Climbing on Water

Western fringe of Devizes, the Kennet and Avon Canal plunges towards the Avon valley. Being a canal, it has to plunge a bit at a time.

In a mile or so, canal boats must drop 231 feet. They do so by passing through no fewer than 29 locks.

Going down is no easier than going up. In either direction, the crew must open the lock gate, chug into the narrow well of the lock, close the gate, open the sluice at the opposite end, wait for the water-level to equalise to that of the next stretch of canal, open that lock gate, chug the boat out and, finally, close the gate again, to make it ready for the next traveller.

Twenty-nine times.

Each lock in this stretch has a broad pool alongside - partly as a reservoir for the water which must, eventually, dribble down the hill, partly as a turning space for canal navigators who change their mind, partly to provide some respite for those who can't face going through another lock for a while.

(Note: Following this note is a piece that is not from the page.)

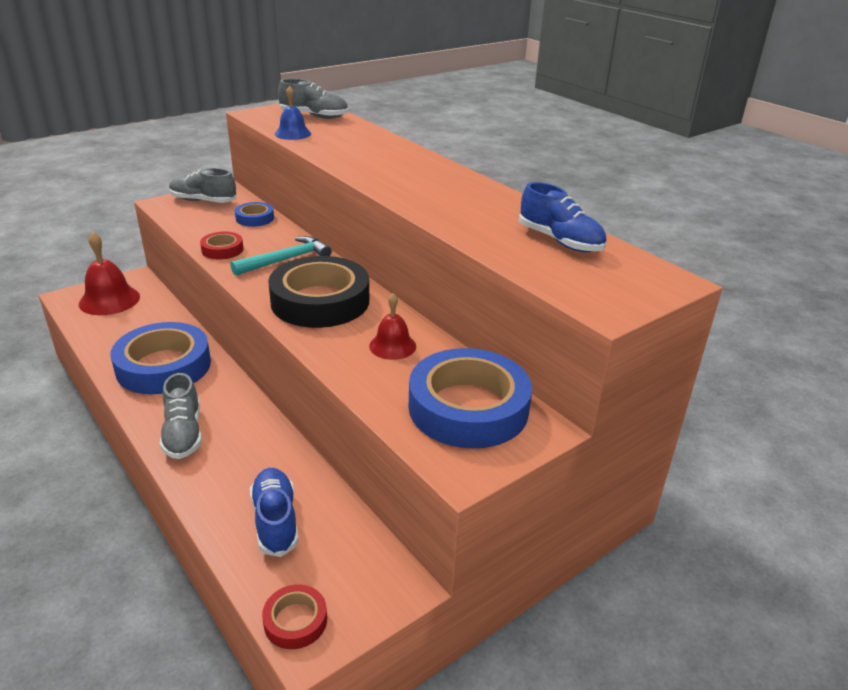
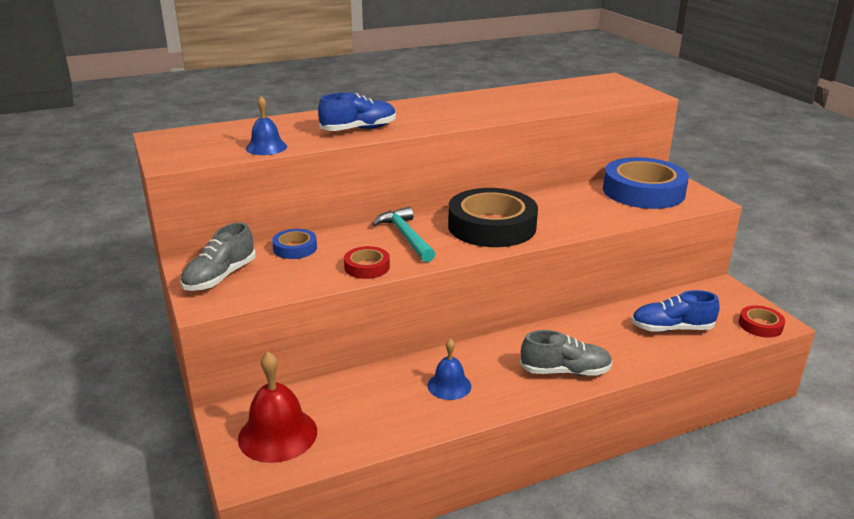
camera: 75 degrees left, 5 degrees down
(163, 366) = (449, 385): blue tape -> blue bell
(314, 116) = (213, 136): grey shoe -> none
(392, 346) = (567, 206): red bell -> none
(560, 241) = (553, 92): blue shoe -> blue shoe (359, 129)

The view over the Avon valley is some consolation, however. It promises the soft delights of the West Country proper, where the twilight gleams. If you have lunch in Devizes, it will probably be twilight before you reach the bottom of Caen Hill.

Although such effort is backbreaking for canal travellers (and a serious barrier to the development of the K & A as a leisure amenity), there is pleasure to be had from the process. By watching. In fact, the practice of watching canal boats going through locks has become so prevalent that a new word has been coined to describe the activity - "gongoozling".

If only I'd known in time, I could have told my Careers Master of my burning ambition to become a gongoozler when I grew up (if ever).